We turn to a review of the mitigating conditions that might be applicable to Applicant's conduct. Applicant's criminal conduct occurred in 1989, seventeen years ago, and appears to have been a lapse in judgment and an isolated incident. Applicant holds a responsible job and gives clear evidence of successful rehabilitation.
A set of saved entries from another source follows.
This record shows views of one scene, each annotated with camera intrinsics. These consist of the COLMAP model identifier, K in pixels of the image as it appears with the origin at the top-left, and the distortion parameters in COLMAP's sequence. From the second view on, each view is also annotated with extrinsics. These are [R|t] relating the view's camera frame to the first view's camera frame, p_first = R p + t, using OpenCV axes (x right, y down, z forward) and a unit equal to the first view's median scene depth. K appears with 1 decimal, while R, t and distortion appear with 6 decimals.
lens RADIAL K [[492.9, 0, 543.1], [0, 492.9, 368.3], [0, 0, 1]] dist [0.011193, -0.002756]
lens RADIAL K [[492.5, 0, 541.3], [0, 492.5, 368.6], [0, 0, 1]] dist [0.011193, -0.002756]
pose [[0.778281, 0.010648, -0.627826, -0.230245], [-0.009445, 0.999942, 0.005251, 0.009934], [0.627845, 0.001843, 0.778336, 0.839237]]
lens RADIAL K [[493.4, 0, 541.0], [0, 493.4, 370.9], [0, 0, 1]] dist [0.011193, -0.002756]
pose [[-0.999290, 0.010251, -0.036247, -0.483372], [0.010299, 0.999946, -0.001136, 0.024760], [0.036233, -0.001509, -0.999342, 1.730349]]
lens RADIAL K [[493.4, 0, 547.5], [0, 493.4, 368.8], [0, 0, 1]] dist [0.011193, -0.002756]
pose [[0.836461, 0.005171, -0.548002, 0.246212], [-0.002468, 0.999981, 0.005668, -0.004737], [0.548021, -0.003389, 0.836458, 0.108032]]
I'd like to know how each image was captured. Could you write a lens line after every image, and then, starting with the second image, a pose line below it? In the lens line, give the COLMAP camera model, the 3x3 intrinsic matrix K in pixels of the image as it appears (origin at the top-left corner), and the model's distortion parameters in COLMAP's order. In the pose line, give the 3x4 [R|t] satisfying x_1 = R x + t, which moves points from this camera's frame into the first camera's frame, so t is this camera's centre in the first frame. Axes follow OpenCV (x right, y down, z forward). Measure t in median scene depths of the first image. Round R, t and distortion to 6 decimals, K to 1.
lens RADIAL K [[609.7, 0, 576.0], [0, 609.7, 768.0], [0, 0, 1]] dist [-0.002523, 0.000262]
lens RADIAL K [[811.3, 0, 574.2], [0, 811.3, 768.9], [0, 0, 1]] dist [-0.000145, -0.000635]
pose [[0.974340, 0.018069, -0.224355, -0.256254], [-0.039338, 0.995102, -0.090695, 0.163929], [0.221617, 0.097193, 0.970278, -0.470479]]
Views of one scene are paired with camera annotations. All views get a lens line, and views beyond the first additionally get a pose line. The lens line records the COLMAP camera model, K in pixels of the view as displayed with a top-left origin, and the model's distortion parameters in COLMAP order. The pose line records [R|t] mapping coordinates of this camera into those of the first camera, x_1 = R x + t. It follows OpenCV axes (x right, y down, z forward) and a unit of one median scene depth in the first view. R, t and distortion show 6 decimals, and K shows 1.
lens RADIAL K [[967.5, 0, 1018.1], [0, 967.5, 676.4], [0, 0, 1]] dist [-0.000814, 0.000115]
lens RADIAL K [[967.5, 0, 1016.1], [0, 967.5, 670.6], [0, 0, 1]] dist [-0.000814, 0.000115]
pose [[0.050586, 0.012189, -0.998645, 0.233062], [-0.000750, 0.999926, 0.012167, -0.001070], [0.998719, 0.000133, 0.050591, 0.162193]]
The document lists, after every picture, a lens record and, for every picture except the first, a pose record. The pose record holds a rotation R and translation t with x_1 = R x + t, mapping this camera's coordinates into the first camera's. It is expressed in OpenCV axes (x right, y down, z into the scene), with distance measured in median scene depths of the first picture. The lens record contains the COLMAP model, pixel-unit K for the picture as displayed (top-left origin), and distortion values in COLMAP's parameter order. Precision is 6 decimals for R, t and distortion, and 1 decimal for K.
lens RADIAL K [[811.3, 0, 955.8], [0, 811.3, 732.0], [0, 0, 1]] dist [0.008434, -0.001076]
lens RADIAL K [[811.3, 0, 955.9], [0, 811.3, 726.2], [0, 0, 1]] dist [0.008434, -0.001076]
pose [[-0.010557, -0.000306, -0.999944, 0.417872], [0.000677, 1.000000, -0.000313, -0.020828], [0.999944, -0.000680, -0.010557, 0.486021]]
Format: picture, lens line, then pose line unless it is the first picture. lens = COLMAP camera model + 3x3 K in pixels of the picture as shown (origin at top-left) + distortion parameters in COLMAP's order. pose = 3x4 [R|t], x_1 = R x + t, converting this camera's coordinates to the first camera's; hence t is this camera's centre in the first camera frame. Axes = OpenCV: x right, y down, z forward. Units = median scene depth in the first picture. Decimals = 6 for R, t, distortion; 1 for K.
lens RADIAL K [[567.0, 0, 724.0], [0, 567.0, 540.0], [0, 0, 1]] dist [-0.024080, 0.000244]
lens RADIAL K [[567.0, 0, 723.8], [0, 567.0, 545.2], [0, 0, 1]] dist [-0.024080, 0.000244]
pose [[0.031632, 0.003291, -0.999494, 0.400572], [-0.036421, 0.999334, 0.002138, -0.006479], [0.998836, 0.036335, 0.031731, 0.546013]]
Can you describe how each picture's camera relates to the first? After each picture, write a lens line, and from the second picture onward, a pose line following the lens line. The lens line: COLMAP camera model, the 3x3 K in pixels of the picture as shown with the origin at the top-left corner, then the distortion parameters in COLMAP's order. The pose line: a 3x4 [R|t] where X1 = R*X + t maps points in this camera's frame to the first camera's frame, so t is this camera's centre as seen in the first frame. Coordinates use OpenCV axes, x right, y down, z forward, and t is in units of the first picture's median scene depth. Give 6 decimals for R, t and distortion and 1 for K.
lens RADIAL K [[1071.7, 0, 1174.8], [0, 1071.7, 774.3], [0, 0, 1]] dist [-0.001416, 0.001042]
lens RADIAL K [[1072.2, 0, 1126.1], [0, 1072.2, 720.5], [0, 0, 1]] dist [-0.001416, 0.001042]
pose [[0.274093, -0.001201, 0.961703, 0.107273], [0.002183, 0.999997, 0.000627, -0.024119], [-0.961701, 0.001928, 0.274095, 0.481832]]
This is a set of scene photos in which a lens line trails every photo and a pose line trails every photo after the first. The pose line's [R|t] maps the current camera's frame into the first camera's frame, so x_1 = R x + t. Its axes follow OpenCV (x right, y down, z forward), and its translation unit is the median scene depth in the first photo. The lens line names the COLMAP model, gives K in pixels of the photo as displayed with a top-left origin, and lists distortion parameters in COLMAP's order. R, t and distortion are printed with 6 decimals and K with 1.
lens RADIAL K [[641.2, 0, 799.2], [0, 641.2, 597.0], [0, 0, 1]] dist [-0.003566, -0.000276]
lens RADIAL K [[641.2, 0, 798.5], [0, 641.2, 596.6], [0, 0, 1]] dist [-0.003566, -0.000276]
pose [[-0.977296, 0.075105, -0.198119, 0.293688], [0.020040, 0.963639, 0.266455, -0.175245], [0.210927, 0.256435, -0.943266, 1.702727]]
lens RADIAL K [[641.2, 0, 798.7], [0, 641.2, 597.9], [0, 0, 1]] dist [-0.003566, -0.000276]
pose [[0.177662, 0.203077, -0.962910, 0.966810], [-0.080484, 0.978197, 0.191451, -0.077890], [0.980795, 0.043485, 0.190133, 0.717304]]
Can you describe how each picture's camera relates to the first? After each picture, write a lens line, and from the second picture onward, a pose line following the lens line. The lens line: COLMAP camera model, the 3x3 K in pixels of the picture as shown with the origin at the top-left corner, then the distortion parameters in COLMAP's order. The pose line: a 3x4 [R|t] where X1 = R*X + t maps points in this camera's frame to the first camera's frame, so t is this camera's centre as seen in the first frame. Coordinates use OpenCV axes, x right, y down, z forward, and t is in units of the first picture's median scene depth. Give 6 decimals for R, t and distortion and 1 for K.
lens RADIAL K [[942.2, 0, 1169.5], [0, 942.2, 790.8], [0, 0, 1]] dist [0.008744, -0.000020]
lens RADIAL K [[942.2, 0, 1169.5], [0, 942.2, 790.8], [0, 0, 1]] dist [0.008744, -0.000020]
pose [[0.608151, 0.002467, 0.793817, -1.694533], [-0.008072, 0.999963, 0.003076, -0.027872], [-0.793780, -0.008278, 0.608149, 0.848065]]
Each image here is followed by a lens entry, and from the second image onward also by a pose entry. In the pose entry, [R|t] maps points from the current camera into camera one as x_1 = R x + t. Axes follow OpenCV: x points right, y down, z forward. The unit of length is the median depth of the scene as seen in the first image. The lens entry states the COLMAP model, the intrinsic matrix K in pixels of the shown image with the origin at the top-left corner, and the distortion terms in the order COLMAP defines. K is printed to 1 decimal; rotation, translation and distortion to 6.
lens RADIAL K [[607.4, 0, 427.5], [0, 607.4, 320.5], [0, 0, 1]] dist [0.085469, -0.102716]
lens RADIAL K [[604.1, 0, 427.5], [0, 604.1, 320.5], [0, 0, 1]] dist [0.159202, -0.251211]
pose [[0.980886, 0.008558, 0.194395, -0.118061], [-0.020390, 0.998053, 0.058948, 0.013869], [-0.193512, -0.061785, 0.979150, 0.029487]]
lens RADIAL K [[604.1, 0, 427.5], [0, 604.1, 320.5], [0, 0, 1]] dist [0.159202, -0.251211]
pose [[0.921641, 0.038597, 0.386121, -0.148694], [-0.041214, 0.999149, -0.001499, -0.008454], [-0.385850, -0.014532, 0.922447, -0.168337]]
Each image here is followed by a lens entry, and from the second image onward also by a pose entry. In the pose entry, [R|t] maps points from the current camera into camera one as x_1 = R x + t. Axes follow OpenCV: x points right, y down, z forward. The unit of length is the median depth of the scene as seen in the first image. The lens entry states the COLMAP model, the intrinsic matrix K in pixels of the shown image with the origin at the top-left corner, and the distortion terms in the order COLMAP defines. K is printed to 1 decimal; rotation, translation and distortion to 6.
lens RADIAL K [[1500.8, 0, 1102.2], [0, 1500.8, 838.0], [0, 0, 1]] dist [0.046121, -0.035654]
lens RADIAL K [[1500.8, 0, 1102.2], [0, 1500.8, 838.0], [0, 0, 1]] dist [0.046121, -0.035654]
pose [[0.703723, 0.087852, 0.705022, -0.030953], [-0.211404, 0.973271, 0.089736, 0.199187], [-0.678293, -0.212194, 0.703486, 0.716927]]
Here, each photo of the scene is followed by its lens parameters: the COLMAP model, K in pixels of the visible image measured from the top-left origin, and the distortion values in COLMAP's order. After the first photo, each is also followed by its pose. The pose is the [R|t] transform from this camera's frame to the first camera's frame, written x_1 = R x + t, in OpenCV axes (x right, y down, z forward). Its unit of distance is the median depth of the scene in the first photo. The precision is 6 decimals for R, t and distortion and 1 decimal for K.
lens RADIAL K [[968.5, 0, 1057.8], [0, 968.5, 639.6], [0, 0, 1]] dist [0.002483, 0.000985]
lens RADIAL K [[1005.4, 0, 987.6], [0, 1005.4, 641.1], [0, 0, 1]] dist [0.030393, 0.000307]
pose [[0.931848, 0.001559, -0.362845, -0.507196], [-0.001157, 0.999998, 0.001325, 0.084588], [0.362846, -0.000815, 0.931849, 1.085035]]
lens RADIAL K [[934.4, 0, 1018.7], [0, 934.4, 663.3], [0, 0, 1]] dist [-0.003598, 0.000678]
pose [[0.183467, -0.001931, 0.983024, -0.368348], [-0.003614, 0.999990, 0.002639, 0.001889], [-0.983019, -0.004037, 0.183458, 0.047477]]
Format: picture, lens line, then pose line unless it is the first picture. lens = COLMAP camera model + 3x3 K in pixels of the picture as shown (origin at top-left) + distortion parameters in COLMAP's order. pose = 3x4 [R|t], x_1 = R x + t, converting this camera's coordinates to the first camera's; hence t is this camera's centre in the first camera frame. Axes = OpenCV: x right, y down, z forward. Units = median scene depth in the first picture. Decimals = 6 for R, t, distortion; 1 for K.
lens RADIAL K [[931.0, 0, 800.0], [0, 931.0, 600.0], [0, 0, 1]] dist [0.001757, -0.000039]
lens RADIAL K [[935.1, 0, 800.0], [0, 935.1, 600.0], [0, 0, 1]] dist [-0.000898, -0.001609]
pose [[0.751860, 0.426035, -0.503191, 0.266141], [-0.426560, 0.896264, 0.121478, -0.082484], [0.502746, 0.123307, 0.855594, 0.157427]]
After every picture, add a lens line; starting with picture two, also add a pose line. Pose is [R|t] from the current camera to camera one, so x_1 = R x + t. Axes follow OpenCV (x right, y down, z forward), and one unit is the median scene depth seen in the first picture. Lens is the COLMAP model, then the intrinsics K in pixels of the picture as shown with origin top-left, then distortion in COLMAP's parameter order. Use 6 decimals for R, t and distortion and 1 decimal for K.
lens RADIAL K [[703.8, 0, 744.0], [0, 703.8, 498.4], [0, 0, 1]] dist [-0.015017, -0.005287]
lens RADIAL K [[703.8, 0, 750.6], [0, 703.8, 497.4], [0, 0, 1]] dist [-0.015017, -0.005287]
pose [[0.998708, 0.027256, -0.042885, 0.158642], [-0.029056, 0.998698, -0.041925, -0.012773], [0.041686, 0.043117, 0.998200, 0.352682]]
Thus, mitigating condition (MC) E2.A10.1.3.1., MC E2.A10.1.3.2., and MC E2.A10.1.3.6. of Guideline J apply to the conduct alleged in the SOR. Accordingly, the allegation at ¶ 2.a. of the SOR is concluded for the Applicant.

Additionally, I note the SOR was dated November 4, 2004, several days after October 28, 2004, when the President signed the amendments changing the language of 10 U.S. C. § 986(c)(1) to require that a grant or renewal of a security clearance could only be denied if an individual had been sentenced to imprisonment for a term exceeding one year and was incarcerated for not less than one year. Applicant was sentenced to incarceration for two years, with two years suspended, and received two years supervised probation. He was not incarcerated. Accordingly, the provisions of the statute do not apply to the facts of his case, and the allegation at ¶ 2.b. of the SOR is concluded for the Applicant.

In all adjudications, the protection of our national security is the paramount concern. Security clearance decisions are not intended to assign guilt or to impose further punishment for past transgressions. Rather, the objective of the security clearance process is the fair-minded, common sense assessment of a person's trustworthiness and fitness for access to classified information. Indeed, the "whole person" concept recognizes we should view a person by the totality of his or her acts and omissions, including all disqualifying and mitigating conduct. Having done so, I conclude Applicant should not be entrusted with a security clearance. In reaching my decision, I have considered the evidence as a whole, including the appropriate factors and guidelines in Department of Defense Directive, 5220.6., as amended.

FORMAL FINDINGS

The following are my conclusions as to each allegation in the SOR:

Paragraph 1.: Guideline F: AGAINST APPLICANT

Subparagraph 1.a.: Against Applicant

Subparagraph 1.b.: Against Applicant

Subparagraph 1.c.: Against Applicant

Subparagraph 1.d.: Against Applicant

Subparagraph 1.e.: Against Applicant

Paragraph 2.: Guideline J: FOR APPLICANT

Subparagraph 2.a.: For Applicant

Subparagraph 2.b.: For Applicant

DECISION

In light of all of the circumstances presented by the record in this case, it is not clearly consistent with the national interest to grant or continue a security clearance for Applicant. Clearance is denied.

Joan Caton Anthony

Administrative Judge

1. Exec. Or. 10865, Safeguarding Classified Information within Industry (Feb. 20, 1960), as amended and modified.

2. Department of Defense Directive 5220.6, Defense Industrial Personnel Security Clearance Review Program (Jan. 2, 1992), as amended and modified.